### Extracted records

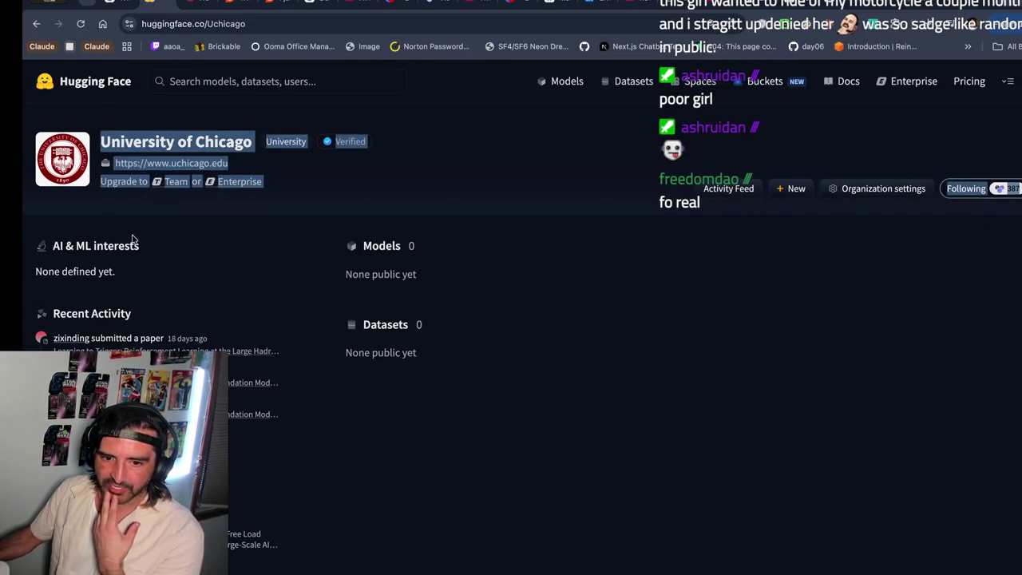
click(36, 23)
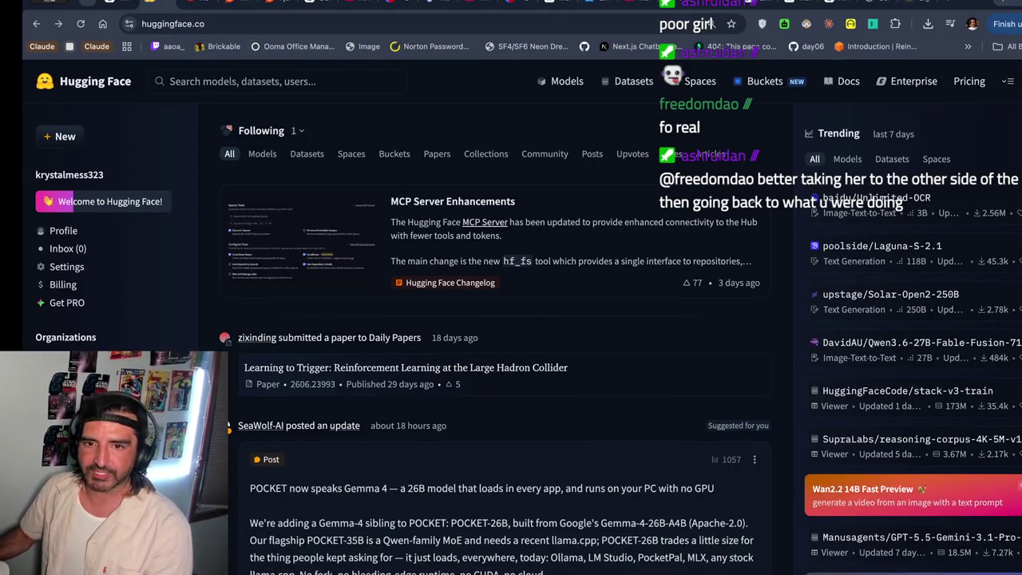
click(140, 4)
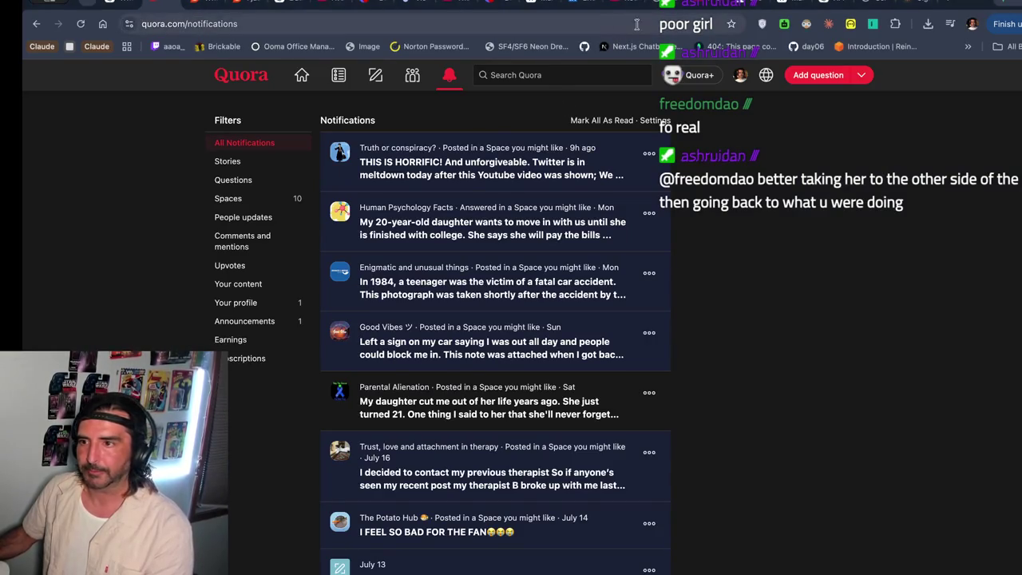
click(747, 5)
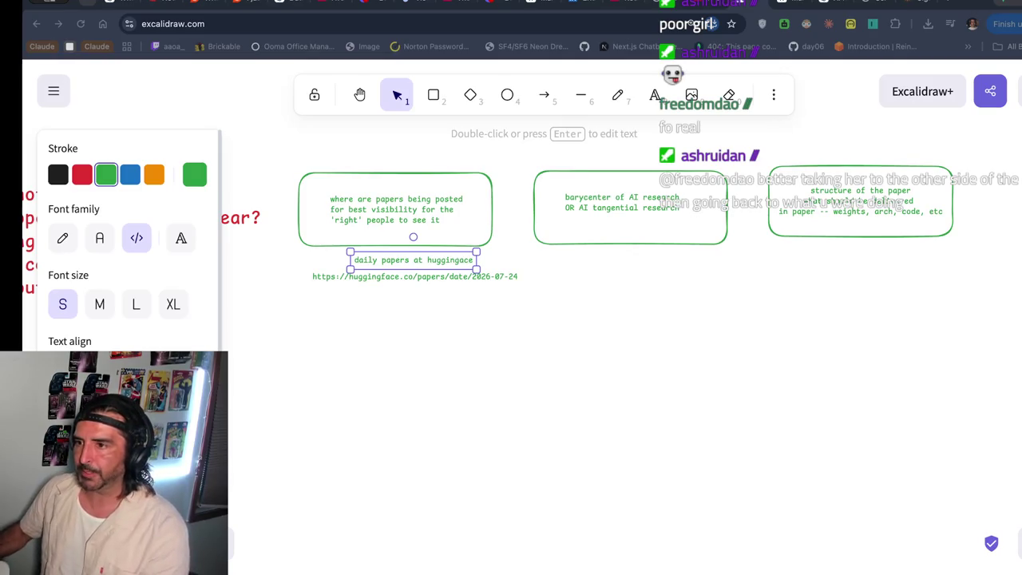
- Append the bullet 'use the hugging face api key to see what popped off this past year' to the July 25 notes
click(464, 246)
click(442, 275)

######

> **Task details**:
Wherever the string "click" appears in the listing above, show the whole line.

> **Exercise response**:
click(36, 23)
click(140, 4)
click(747, 5)
click(464, 246)
click(442, 275)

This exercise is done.